**Tarefas a fazer**:
1 - No texto sobre o guitarrista Stephen O’Malley, quais são todas as pessoas mencionadas pelo nome?
2 - Reescreva sem mudar nada o trecho do texto sobre o guitarrista Stephen O’Malley que vai de "Prolífico, o guitarrista" até "vanguarda do mundo.".
3 - Diga se cada frase combina com o texto sobre o guitarrista Stephen O’Malley. Responda sim ou não e cite as palavras do texto que decidem: (a) O Sunn O))) foi formado no fim dos anos 90. (b) A edição brasileira do Sónar conseguiu trazer o Sunn O))). (c) No KTL, Peter “Pita” Rehberg toca guitarra.

+++ Texto escolhido

“MTV? Não vejo MTV desde 1990, cara...”, respondeu o guitarrista Stephen O’Malley quando um dos assessores de imprensa do festival Sónar disse que a MTV queria entrevistá-lo. O ar mezzo enfado, mezzo surpresa do artista faz sentido: enquanto a telinha da emetevê é o território da canção pop de três minutos, O’Malley agrega influências que vão da música indiana clássica ao black metal para criar músicas tão abstratas e com o andamento tão absurdamente lento que a própria percepção da passagem do tempo é alterada.
Prolífico, o guitarrista faz/fez parte de um punhado de bandas e projetos, todos eles voltados para o lado mais pesado e slow motion da música. O mais conhecido é o Sunn O))), duo de doom metal formado com o também guitarrista Greg Anderson no fim dos anos 90. Fortemente influenciado pelo som arrastado de bandas como Earth e Melvins, o Sunn O))) começou tocando em bares de Los Angeles para um público que ficava na casa dos cinco expectadores. Mas os caras persistiram e, em 2003, foram chamados para participar do festival All Tomorrow’s Parties, que naquele ano estava sendo curado pelo Autechre. A partir daí a coisa deslanchou, a banda recebeu convites para tocar em outros festivais, em exposições e até em uma igreja centenária na Noruega. Em 2010, foram capa da The Wire, principal revista de música de vanguarda do mundo.
Os organizadores da edição brasileira do Sónar queriam trazer o Sunn O))), mas como a verba não era suficiente para o transporte de todo o equipamento usado pelo grupo (para ter uma ideia do volume da coisa, na última turnê foram 17 amplificadores e 14 caixas de som), eles acabaram faturando o KTL, duo que conta com O’Malley na guitarra e Peter “Pita” Rehberg no laptop. O projeto começou em 2006, quando os dois foram chamados pela diretora de teatro Gisèle Vienne para compor a música da peça Kindertotenlieder e tocar ao vivo durante a encenação. O universo visual da peça, que conta com cenário coberto de neve falsa e atores realizando movimentos quase em câmera lenta, não poderia ser mais adequado à música do duo – que após esse trabalho com teatro, resolveu se tornar uma banda de fato e gravar discos e fazer shows.

++++++
+++ Dados brutos

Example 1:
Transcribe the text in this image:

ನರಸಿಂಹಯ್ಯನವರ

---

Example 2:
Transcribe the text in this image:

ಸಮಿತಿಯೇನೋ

++++++

**Respostas do exercício**:
1 - Stephen O’Malley, Greg Anderson, Peter “Pita” Rehberg, Gisèle Vienne

2 -
Prolífico, o guitarrista faz/fez parte de um punhado de bandas e projetos, todos eles voltados para o lado mais pesado e slow motion da música. O mais conhecido é o Sunn O))), duo de doom metal formado com o também guitarrista Greg Anderson no fim dos anos 90. Fortemente influenciado pelo som arrastado de bandas como Earth e Melvins, o Sunn O))) começou tocando em bares de Los Angeles para um público que ficava na casa dos cinco expectadores. Mas os caras persistiram e, em 2003, foram chamados para participar do festival All Tomorrow’s Parties, que naquele ano estava sendo curado pelo Autechre. A partir daí a coisa deslanchou, a banda recebeu convites para tocar em outros festivais, em exposições e até em uma igreja centenária na Noruega. Em 2010, foram capa da The Wire, principal revista de música de vanguarda do mundo.

3 -
(a) Sim: "duo de doom metal formado com o também guitarrista Greg Anderson no fim dos anos 90"
(b) Não: "Os organizadores da edição brasileira do Sónar queriam trazer o Sunn O))), mas como a verba não era suficiente para o transporte de todo o equipamento usado pelo grupo"
(c) Não: "duo que conta com O’Malley na guitarra e Peter “Pita” Rehberg no laptop"